> **EXERCISE GOAL**
Below are the records. Retype exactly the lines between the lines holding "131 147 14.32" and "441 282 59.50", inclusive.
------------------------------------
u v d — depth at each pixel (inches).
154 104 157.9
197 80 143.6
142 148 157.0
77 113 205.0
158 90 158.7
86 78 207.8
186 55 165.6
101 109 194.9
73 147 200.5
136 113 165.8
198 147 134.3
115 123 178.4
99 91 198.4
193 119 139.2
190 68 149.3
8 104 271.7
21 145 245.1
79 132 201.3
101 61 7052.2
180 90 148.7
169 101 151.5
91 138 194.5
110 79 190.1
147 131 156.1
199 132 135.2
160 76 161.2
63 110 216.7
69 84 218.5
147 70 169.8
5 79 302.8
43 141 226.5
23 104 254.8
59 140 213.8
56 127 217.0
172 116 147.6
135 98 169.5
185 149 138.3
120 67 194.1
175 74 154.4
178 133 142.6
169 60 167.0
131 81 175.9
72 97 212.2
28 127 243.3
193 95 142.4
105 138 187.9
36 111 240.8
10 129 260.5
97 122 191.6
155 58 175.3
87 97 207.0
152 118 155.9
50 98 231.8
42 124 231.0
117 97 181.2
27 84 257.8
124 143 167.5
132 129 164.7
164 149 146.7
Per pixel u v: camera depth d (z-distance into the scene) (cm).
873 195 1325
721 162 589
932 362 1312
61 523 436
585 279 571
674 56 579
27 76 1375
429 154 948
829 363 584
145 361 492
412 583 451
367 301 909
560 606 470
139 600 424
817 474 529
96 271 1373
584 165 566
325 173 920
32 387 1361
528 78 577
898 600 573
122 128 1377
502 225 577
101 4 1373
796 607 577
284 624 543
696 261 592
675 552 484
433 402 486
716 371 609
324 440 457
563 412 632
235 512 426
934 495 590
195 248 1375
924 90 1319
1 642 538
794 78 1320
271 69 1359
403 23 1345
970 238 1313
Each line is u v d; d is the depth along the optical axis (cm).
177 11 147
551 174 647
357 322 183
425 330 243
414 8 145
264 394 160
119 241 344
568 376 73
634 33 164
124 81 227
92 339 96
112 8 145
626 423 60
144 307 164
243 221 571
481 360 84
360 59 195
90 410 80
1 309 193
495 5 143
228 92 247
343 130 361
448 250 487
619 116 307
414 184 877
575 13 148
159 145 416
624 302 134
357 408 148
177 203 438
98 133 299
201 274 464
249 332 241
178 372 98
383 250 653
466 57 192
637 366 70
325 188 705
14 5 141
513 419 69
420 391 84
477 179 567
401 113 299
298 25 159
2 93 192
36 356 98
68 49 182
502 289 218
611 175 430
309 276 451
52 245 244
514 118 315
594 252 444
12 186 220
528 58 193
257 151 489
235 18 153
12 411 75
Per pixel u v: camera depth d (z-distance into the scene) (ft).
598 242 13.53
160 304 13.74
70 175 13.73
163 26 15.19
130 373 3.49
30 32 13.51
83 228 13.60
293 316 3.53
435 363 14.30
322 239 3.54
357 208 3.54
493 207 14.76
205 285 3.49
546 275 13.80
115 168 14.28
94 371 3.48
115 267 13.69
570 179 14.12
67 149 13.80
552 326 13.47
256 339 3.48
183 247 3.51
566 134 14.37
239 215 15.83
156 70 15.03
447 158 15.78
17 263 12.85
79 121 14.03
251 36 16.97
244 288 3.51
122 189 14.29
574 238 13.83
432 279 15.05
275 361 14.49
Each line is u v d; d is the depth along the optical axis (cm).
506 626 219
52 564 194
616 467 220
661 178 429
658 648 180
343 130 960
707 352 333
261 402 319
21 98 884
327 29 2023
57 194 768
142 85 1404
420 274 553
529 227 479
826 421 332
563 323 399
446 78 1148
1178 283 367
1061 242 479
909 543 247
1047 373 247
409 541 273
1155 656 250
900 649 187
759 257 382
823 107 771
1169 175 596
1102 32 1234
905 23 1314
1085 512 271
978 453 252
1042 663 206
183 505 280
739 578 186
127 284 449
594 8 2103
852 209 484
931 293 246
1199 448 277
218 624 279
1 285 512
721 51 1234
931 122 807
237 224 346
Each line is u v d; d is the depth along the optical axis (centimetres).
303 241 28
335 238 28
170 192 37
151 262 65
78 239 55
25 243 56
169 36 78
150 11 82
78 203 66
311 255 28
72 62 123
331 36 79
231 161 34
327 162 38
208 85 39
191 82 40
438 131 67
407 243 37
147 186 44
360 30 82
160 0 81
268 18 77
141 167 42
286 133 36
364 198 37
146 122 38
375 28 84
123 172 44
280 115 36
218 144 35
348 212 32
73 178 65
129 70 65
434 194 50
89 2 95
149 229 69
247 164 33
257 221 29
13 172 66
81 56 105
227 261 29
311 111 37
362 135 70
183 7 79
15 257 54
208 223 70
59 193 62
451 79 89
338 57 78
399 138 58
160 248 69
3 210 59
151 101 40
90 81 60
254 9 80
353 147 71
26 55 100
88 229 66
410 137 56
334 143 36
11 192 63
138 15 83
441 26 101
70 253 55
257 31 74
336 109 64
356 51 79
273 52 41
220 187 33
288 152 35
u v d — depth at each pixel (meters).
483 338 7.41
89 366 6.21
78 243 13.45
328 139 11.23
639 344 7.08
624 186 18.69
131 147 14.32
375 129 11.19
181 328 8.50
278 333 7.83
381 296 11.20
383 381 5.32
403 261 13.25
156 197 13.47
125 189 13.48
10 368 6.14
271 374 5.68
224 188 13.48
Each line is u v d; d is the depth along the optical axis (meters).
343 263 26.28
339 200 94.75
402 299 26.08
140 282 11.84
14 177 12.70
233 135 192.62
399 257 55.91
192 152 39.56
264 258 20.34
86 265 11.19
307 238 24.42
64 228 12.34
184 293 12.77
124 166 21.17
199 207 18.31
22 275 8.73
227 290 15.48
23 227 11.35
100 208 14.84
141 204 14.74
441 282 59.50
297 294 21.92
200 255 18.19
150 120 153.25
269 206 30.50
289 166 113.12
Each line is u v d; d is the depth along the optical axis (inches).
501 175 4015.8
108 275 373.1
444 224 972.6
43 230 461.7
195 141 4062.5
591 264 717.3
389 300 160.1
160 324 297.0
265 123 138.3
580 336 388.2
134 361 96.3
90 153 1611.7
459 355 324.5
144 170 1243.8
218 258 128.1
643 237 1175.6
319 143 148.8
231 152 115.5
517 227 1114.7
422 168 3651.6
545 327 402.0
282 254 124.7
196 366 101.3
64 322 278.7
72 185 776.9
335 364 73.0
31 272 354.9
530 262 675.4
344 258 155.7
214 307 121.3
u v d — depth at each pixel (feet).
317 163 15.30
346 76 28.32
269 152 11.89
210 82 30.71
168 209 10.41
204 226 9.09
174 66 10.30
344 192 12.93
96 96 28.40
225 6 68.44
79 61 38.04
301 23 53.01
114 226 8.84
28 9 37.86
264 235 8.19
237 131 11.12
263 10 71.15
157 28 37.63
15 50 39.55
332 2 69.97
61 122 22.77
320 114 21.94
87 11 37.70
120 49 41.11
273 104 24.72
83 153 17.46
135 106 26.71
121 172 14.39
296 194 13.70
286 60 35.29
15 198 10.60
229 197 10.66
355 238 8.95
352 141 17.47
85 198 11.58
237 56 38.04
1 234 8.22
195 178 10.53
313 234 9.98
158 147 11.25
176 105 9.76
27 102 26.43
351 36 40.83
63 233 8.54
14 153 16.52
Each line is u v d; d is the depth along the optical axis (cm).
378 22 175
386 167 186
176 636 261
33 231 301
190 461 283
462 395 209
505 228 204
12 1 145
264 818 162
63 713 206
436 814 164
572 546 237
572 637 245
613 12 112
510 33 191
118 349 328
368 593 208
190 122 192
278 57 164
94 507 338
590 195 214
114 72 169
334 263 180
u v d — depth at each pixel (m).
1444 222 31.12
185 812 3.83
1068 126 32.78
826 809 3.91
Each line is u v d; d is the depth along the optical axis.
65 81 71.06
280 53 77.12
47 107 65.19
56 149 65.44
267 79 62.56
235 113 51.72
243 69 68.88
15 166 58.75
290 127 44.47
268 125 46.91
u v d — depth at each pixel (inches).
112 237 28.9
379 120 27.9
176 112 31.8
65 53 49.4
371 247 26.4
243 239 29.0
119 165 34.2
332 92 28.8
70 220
------------------------------------
> **RESPONSE TO THIS TASK**
131 147 14.32
375 129 11.19
181 328 8.50
278 333 7.83
381 296 11.20
383 381 5.32
403 261 13.25
156 197 13.47
125 189 13.48
10 368 6.14
271 374 5.68
224 188 13.48
Each line is u v d; d is the depth along the optical axis (meters).
343 263 26.28
339 200 94.75
402 299 26.08
140 282 11.84
14 177 12.70
233 135 192.62
399 257 55.91
192 152 39.56
264 258 20.34
86 265 11.19
307 238 24.42
64 228 12.34
184 293 12.77
124 166 21.17
199 207 18.31
22 275 8.73
227 290 15.48
23 227 11.35
100 208 14.84
141 204 14.74
441 282 59.50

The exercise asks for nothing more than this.